The Gallehers received another call on March 3 from Microsoft asking to verify their address. And yet another on March 5. On that call, the agent told Kim Galleher the shipping box would be sent via FedEx, overnight. No box arrived.
She went online "to order a new Xbox 360 and guess what? That site had no problem being able to send it to me. Of course I didn't order it because I am now committed to seeing this issue through, if for no other reason to prove to your corporation that UPS and the US Postal system do in fact work in Nome, Alaska --but apparently not with each other. ... You guys at Microsoft ought to be embarrassed and ashamed that a group of women at Victoria Secret can figure out how to send a bra to me via UPS and yet Microsoft can't figure out how to send an empty box."

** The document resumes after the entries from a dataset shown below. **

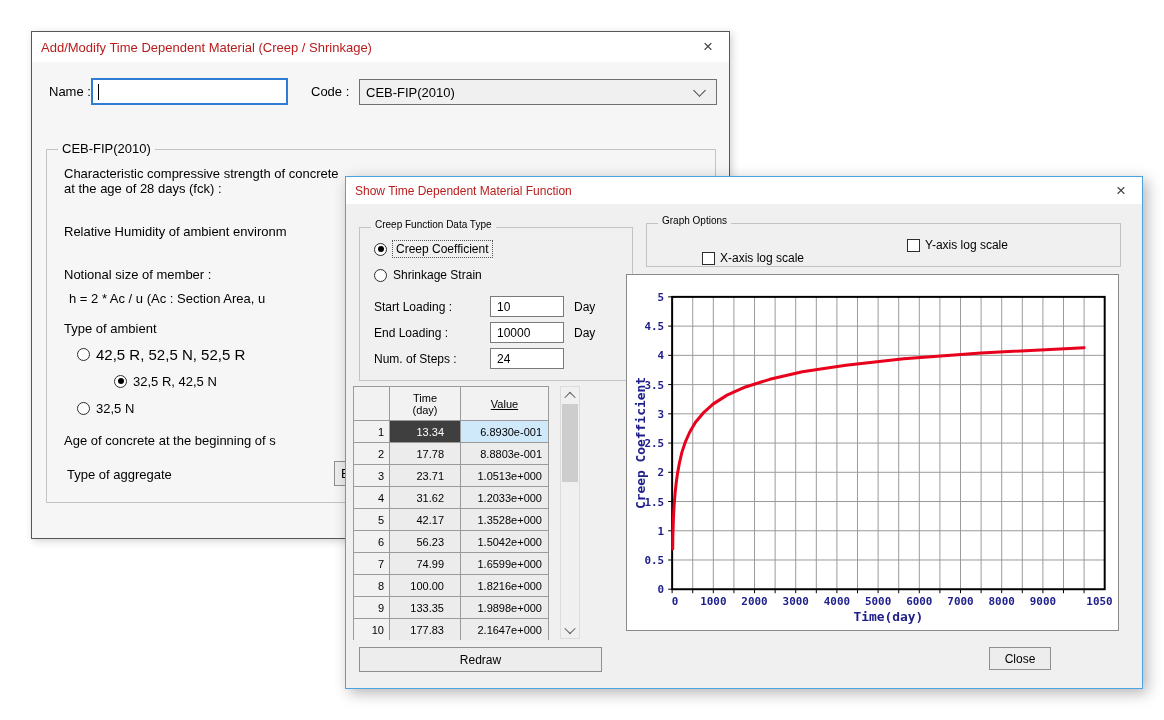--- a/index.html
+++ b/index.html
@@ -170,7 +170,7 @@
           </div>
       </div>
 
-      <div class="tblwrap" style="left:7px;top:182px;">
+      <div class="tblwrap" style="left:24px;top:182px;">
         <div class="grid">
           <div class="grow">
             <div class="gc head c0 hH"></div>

Galleher shared the details of her struggle with The Seattle Times. I asked a Microsoft representative yesterday afternoon for a comment. David Dennis, an Xbox spokesman, said in an e-mailed statement, "For this specific situation, there was a process breakdown with our agents regarding the validation of the customer's address. We've spoken to the customer and are in the process of resolving the issue."
A Microsoft "advocate" that Galleher had contacted previously called her Wednesday afternoon.
"He said that they have discovered that Fed Ex does deliver here after all," Galleher said via e-mail. "They are sending us a 'repaired console' along with an empty box, as a way to cut down the wait time for us to get one back. He didn't have a tracking confirmation number, but said it should be here around the 17th. At this point, I'm not holding my breath because every time they've said they are doing an over ride and are sending the box it doesn't show up."